証拠は眠る/R.A.フリーマン
As a Thief of the Night/R.A.Freeman
砒素による毒殺を扱ったミステリでは、比較的容易な手段であるせいか、飲食物に添加して被害者に与えるというものがほとんどではないかと思います(*1)。ところがそのような一般的な方法では、ある程度の期間にわたる留守中に被害者の容態を急変させることは不可能ですから、一見するとバーバラには犯行の機会がないように思えます。
しかしながら、ウォリングフォードが使っていた書斎とマデリンの部屋から見つかった〈ベンジン〉の瓶という、あまりにも露骨な偽の手がかりのせいで、かえってバーバラが真犯人であることが見え見えになっているのが残念。また、ルパートとのやり取りをみれば、その動機もかなり歴然としています。

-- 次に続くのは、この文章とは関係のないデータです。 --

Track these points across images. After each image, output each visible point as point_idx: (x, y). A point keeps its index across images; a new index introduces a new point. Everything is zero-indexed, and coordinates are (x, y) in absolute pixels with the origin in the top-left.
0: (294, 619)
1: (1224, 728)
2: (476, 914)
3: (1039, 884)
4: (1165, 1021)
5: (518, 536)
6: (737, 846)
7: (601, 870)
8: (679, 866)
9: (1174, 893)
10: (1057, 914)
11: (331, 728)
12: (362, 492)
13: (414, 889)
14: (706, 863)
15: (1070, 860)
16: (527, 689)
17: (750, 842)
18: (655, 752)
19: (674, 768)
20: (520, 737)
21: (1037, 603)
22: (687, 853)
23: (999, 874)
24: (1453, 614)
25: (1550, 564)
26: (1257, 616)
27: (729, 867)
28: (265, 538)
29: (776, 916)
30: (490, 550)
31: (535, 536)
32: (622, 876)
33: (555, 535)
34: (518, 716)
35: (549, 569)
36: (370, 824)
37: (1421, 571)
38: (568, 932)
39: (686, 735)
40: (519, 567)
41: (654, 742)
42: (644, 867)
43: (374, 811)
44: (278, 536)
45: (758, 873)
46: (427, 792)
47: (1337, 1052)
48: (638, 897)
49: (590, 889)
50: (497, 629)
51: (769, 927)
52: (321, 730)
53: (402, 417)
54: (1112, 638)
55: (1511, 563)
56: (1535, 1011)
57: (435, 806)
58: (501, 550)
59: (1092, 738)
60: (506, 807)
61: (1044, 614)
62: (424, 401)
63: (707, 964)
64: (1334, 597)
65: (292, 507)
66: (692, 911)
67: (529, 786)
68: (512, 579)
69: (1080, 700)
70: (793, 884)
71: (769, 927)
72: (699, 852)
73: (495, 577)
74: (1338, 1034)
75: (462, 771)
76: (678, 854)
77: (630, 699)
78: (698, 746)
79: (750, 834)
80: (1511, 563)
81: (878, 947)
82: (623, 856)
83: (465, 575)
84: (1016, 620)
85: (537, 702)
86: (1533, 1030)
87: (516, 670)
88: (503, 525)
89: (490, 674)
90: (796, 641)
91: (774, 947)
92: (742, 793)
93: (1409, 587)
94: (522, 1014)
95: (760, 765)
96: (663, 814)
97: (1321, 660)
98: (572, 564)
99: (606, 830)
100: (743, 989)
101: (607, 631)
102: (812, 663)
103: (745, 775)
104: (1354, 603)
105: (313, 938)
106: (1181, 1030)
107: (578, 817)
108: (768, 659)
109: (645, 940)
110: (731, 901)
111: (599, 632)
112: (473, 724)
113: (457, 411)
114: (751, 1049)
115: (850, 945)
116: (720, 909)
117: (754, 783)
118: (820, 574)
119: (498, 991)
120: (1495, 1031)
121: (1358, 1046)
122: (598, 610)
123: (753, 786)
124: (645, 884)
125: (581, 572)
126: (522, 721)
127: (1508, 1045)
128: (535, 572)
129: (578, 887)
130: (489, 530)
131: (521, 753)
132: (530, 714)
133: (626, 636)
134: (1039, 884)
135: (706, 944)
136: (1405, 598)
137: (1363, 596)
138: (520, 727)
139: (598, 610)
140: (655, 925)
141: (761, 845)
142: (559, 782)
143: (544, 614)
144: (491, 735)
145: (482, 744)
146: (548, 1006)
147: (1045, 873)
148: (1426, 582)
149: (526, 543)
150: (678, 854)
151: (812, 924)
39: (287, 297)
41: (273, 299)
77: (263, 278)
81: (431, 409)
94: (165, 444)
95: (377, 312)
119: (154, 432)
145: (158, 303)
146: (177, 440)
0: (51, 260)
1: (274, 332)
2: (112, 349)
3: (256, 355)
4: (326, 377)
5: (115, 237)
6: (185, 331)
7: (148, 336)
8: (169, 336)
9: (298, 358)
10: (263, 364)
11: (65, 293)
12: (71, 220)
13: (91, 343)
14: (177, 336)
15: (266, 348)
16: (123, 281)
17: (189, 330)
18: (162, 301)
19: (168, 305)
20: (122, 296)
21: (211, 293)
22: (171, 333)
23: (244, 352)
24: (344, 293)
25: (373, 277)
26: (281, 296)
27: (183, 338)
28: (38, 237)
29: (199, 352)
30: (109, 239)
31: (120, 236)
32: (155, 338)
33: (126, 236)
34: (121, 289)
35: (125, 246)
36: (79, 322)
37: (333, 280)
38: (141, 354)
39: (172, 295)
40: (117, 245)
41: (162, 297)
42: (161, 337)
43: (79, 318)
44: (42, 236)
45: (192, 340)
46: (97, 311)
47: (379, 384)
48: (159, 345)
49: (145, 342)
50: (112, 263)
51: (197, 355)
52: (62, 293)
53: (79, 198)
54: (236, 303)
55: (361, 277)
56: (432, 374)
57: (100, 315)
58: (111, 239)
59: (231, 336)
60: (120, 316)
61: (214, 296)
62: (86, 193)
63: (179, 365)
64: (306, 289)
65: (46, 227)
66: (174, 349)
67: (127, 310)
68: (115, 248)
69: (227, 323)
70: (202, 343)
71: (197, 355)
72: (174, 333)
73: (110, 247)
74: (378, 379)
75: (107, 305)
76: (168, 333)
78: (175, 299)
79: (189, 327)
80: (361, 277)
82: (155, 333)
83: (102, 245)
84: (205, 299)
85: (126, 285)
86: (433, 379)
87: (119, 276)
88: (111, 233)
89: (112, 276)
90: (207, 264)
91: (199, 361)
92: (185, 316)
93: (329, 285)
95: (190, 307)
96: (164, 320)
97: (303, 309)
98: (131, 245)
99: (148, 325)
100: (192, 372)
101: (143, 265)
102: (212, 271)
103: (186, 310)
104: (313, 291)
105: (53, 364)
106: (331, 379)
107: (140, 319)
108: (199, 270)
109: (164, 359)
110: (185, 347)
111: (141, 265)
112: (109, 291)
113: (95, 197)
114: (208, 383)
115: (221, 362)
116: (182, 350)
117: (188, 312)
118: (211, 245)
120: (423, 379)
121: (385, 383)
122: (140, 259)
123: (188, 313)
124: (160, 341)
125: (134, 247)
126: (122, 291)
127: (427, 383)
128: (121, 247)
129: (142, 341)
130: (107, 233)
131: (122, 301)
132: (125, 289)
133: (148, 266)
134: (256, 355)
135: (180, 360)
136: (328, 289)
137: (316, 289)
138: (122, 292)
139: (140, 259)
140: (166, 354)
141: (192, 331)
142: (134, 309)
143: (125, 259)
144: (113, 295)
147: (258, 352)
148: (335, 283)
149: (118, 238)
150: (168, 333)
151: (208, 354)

それでも本書のポイントとなる毒殺手段、すなわち砒素を気化させて吸入させる(*2)という真相は、前述の一般的な方法による先入観のせいで盲点になっている感があり、なかなかよくできていると思います。しかも、被害者が常用していた蝋燭に混入させておくことで、ある程度長期の留守中でも犯行が可能なのが見事です。
被害者の部屋の壁紙から砒素が検出されることで、気化させて吸入させるという手段が裏付けられるとしても、今ひとつ決め手を欠いているのは否めないところなのですが、そこでステラの毒殺事件を文字通り“掘り起こす”という展開が非常に秀逸です。と同時に、ルパートの手元に“眠って”いたステラの思い出の品――髪の毛と蝋の鋳型――が決定的な証拠になるというのが実に印象的です。
ソーンダイク博士の推理がまったく披露されないままいきなり真犯人が自殺してしまうというのは、ミステリとしてはさすがにどうかと思われる展開ですが、幸か不幸か本書の場合には犯人が早い段階から見え見えなので、解決より先に犯人が示されてもさほど問題はないでしょう。また、犯人不在の解決では少々盛り上がりに欠ける反面、ソーンダイク博士がルパートへを思いやる心がクローズアップされ、印象深い結末になっていると思います。
なお、“髪が伸びる速度が二十四時間に五十分の一インチ”
(296頁)、すなわち0.5mm程度ということがわかっていても、髪の根元からどの程度で切ったかによってずれが生じ得るので、298頁に示されたグラフは少々眉唾です。これに関して、ソーンダイク博士は“頭皮のごく近く、せいぜい四分の一インチで切ったと推測”
し、ルパートは“たまたま、それが正しいことは知っているんだ”
(いずれも296頁)と肯定していますが、ここはグラフを描く前にルパートに確認しておくべきではなかったかと思います。
*2: 作中には
“アルシン”(276頁)なる砒素化合物が示されていますが、「アルシン - Wikipedia」によれば
“無色の気体”であり
“20 ppm 程度の濃度のアルシンを吸引すると即死すると言われている。”とのことです。